▸ Goal of the exercise
From the line containing "padding-left: 29px ->" through the last line of the entries below, print each line exactly. Pictures stay out.

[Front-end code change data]
————————
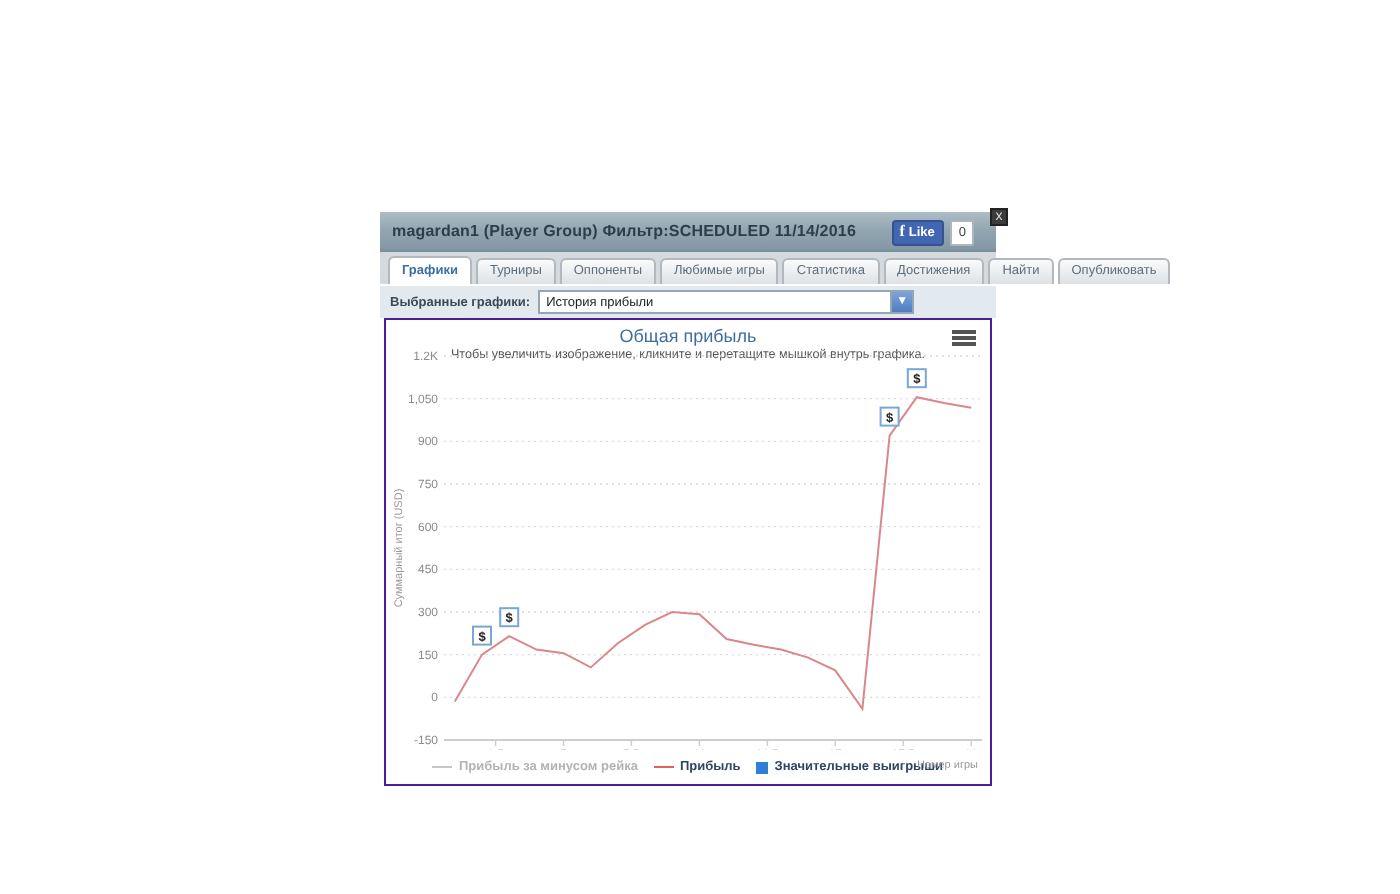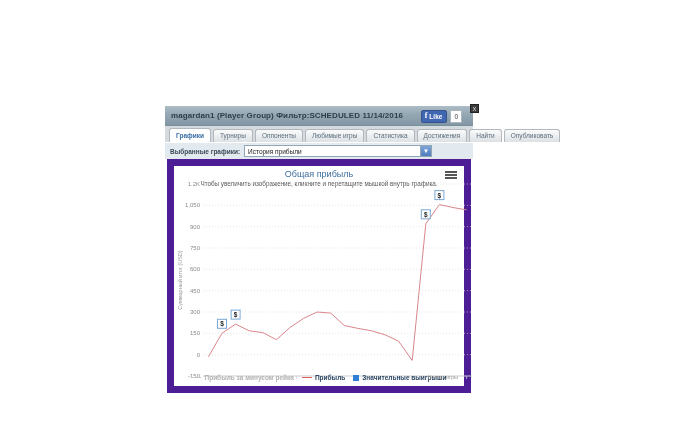"magardan1 (Player Group)" .widget { left: 165px -> 190px }
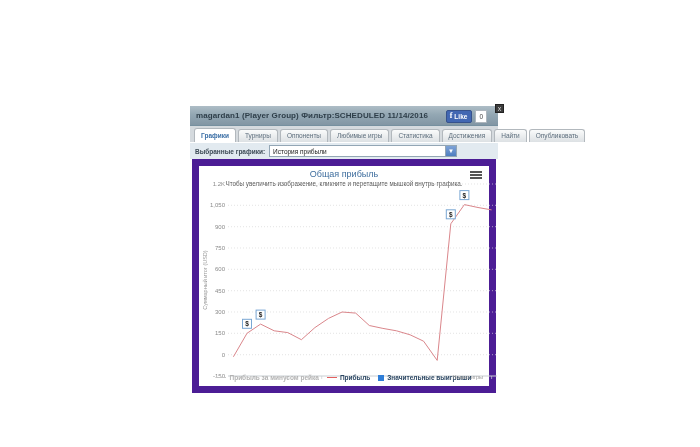"Общая прибыль" .panel { border: 7px solid #4c1d95 -> 1px solid #4c1d95 }
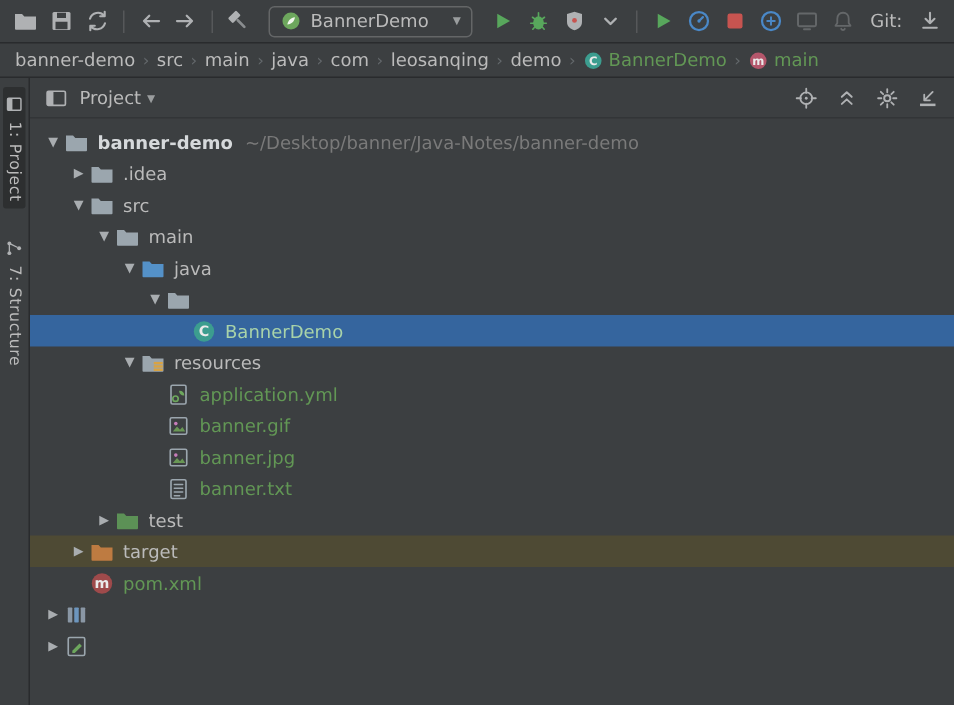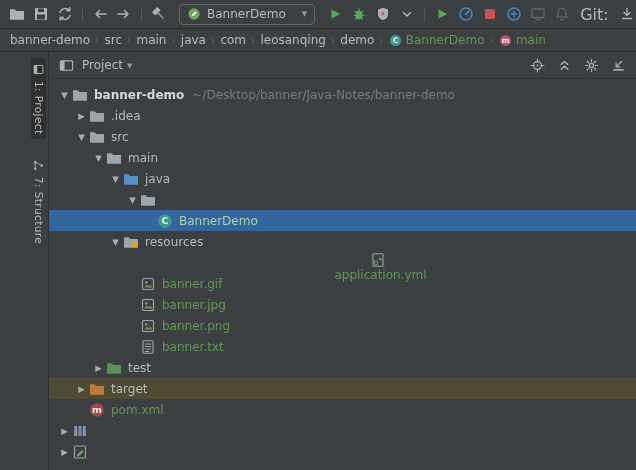"Git:" .tb-label { font-size: 16px -> 12px }
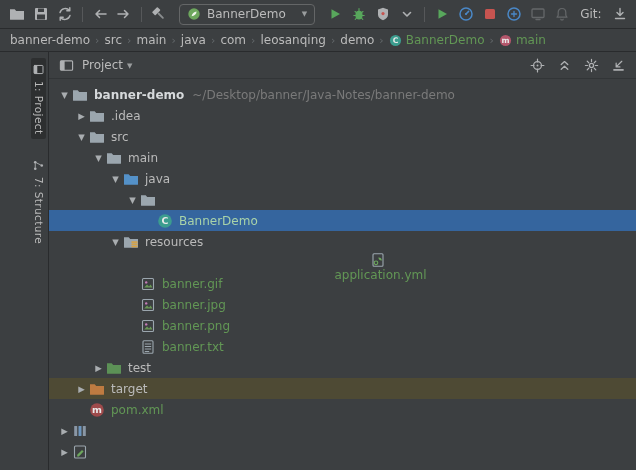"Project" .body { padding-left: 29px -> none }
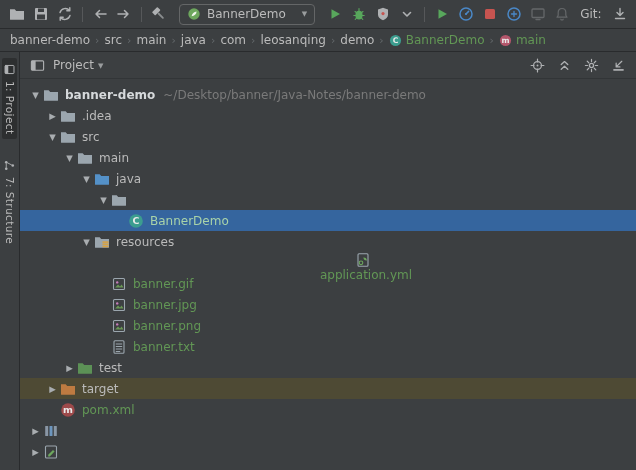"application.yml" div.row { flex-direction: column -> none }
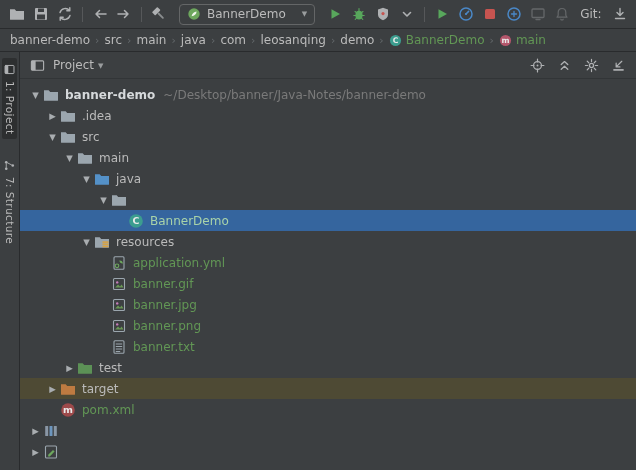"banner.png" div.row { html: <div> <span></span> <span> <svg> <rect></rect> <circle></circle> <path></path> </svg> </span> <span>banner.png</span> </div> -> none }
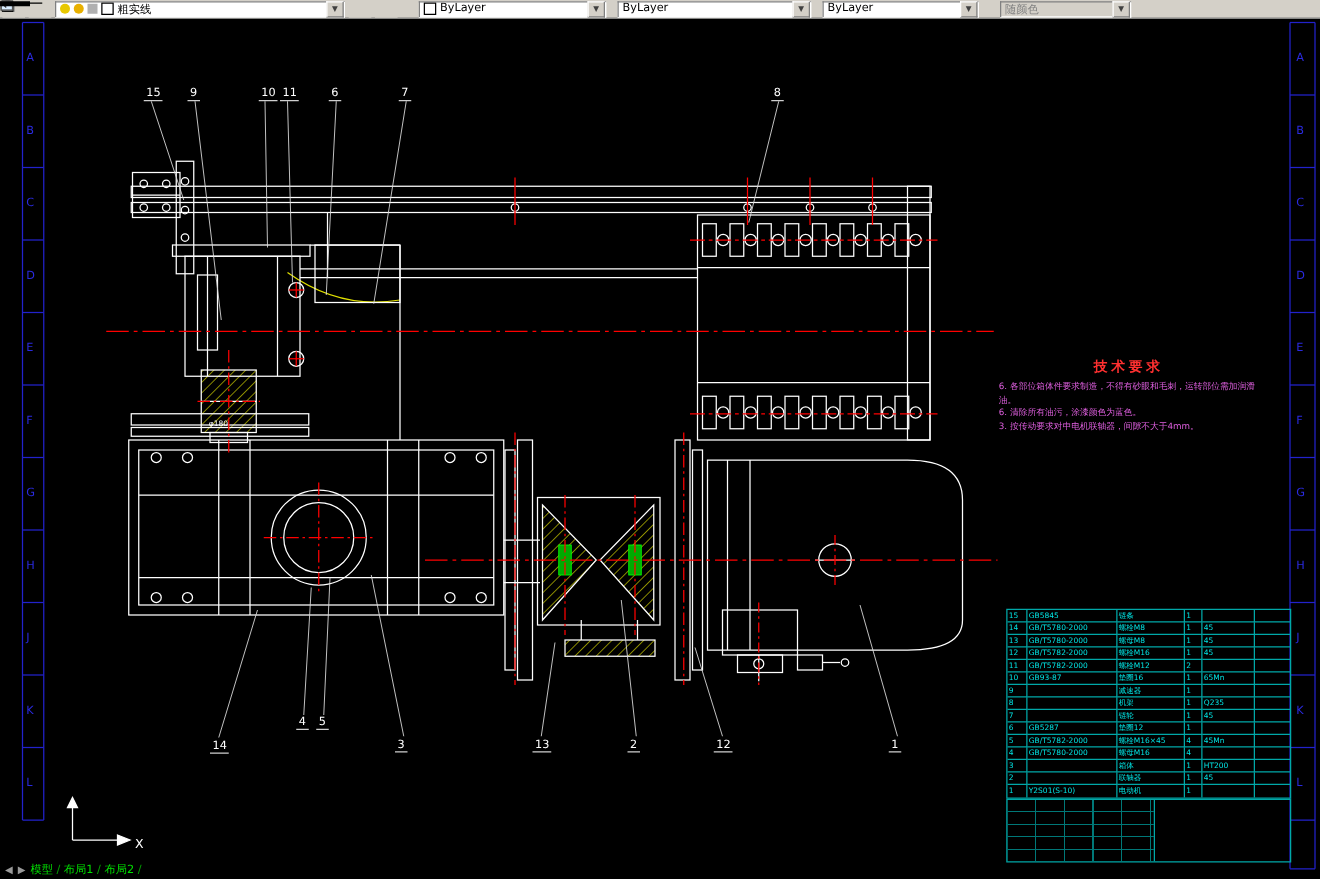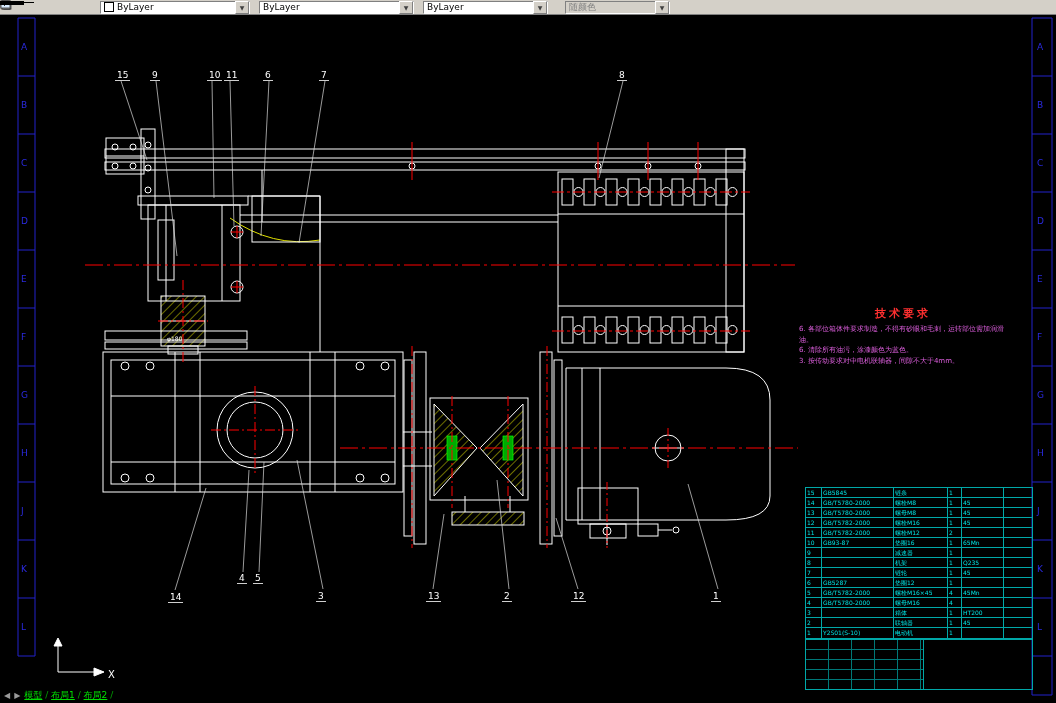"粗实线" div.combo { html: none -> <div> <span></span> <span></span> <span></span> <span></span> <span>粗实线</span> <span>▼</span> </div> }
————————
▸ Exercise answer
"Project" .body { padding-left: 29px -> none }
"application.yml" div.row { flex-direction: column -> none }
"banner.png" div.row { html: <div> <span></span> <span> <svg> <rect></rect> <circle></circle> <path></path> </svg> </span> <span>banner.png</span> </div> -> none }
"粗实线" div.combo { html: none -> <div> <span></span> <span></span> <span></span> <span></span> <span>粗实线</span> <span>▼</span> </div> }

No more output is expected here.